Não é de hoje que a discussão sobre os efeitos dos avanços da inteligência artificial estão em alta. Eu, inclusive, comento sobre o assunto com uma certa frequência e ressalto que muitas pessoas temem que as máquinas roubem o lugar dos humanos em seus postos de trabalho.
Embora soe como pessimismo, e apesar de o cenário não ser tão alarmante quanto parece, esse medo coletivo não é nada infundado. Recentemente explodiram nas redes sociais postagens de auto-retratos criados pela inteligência artificial do app Lensa, a partir de fotos dos usuários, com detalhes impressionantes.
Os modelos de IA "artistas" estão de fato se tornando muito mais inteligentes e há obras impressionantes criadas por algoritmos como Dall-E 2, Stable Diffusion ou Midijourney. A qualidade do trabalho é tão boa que um deles ganhou um concurso artístico realizado nos Estados Unidos, gerando grande repercussão.
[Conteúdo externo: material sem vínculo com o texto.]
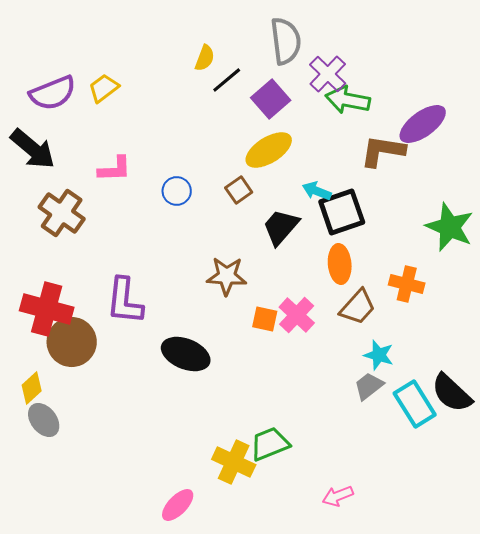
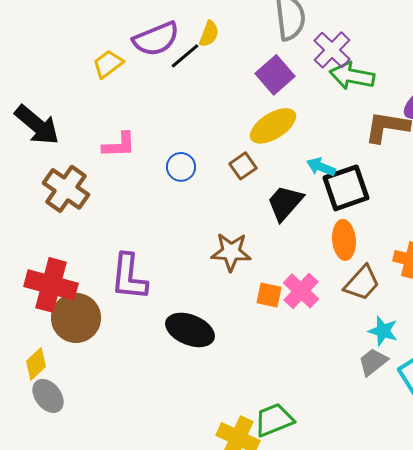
black line: (227, 80) -> (185, 56), moved
purple semicircle: (53, 93) -> (156, 39), moved

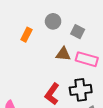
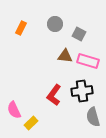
orange rectangle: (26, 35) -> (21, 28), moved

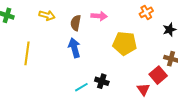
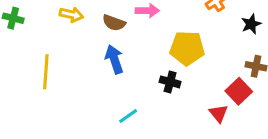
brown semicircle: (76, 23) -> (114, 23), turned -77
black cross: (102, 81) -> (170, 82), moved

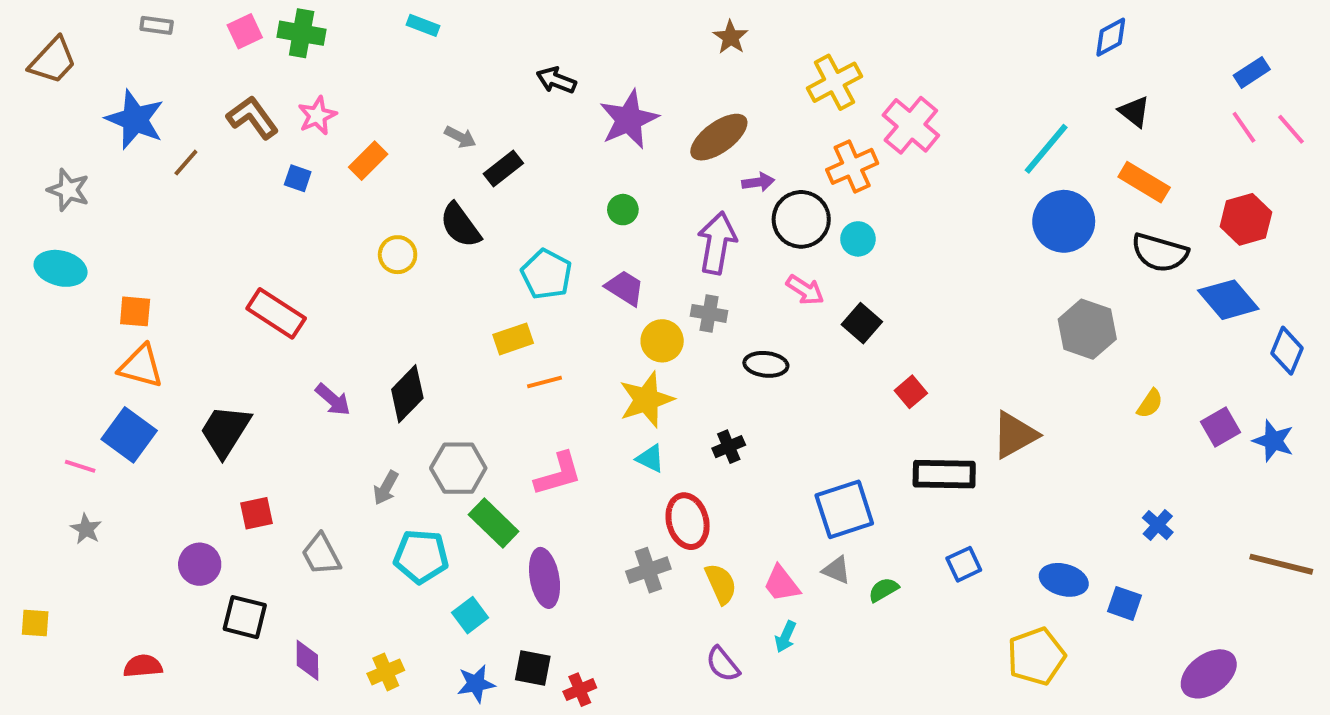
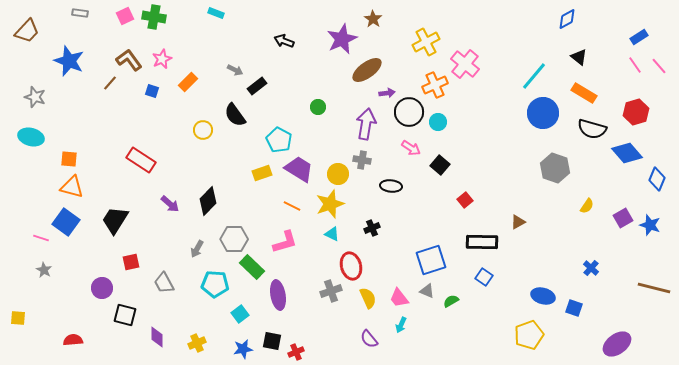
purple star: (629, 119) -> (342, 39), moved
brown line: (186, 163) -> (110, 83), moved
purple trapezoid: (625, 288) -> (299, 169), moved, size x1.4
orange line: (545, 382) -> (292, 206), moved, turned 42
brown triangle: (1015, 435) -> (518, 222), size x0.6
blue square: (964, 564) -> (484, 277), moved, turned -30

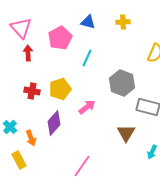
A "arte" premiada em primeiro lugar na categoria digital foi intitulada "Theatre d'Opera Spatial", e seu "autor", Jason Allen, utilizou um software gerador de imagem a partir de texto, o Midjourney.
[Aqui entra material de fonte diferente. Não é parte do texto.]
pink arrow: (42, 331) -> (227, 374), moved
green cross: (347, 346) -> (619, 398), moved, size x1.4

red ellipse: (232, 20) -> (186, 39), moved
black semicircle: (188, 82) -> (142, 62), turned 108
Após uma enxurrada de críticas sobre a validade da peça na competição estadual, Allen defendeu seu trabalho, afirmando que passou por um longo processo de curadoria, ajustes minuciosos e edição no Photoshop, antes de chegar à arte final. Ainda assim, artistas e internautas comentaram sobre sua premiação no State Fair Colorado. "Estamos assistindo à morte da arte se desenrolar diante de nossos olhos", disse um usuário do Twitter.
Inteligência artificial x ética?
No centro desta polêmica, está uma questão que os filósofos estéticos, artistas e engenheiros da computação vêm refletindo há tempos: qual é a essência fundamental da arte?
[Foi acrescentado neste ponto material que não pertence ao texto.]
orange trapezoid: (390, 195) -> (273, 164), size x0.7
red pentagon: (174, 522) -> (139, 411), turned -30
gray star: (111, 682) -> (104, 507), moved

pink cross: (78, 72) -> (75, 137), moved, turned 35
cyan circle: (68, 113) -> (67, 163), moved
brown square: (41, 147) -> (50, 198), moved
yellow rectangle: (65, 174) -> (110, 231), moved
Allen diria que a resposta é "transformação". Para ele, qualquer coisa que alguém faça que evoque uma reação de seu público é arte. "Você pegou algo de dentro e o exteriorizou. Você o trouxe ao mundo, e o mundo reagiu. Isso é arte.", disse Allen.
Mas, o crescente clamor de artistas contra o prêmio e a discussão sobre se a produção criada pela IA é realmente arte, tem um grande peso. Sobretudo porque Allen é o fundador e presidente da empresa norte-americana Incarnate Games, que explora mercados emergentes e novas tecnologias e seu impacto na indústria de jogos, fato que não vai exatamente de encontro ao dos interesses da classe artística.
Então, ficam aqui os questionamentos: é realmente ético usar uma ilustração concebida por inteligência artificial em uma competição de belas artes? Deveria existir uma categoria apenas para peças feitas por meio de IA? O trabalho dos artistas está em risco diante dessa nova possibilidade de criação?
Quando o computador Deep Blue derrotou o grande mestre de xadrez Garry Kasparovem em seu próprio jogo há mais de 25 anos, não houve um grande protesto declarando a morte dos jogadores de xadrez. Não podemos afirmar, porém, que a situação é a mesma.
O que fica de lição é a urgência de entendermos cada vez mais como aplicarmos a ética à IA, quando o assunto é o impacto da tecnologia em atividades essencialmente humanas.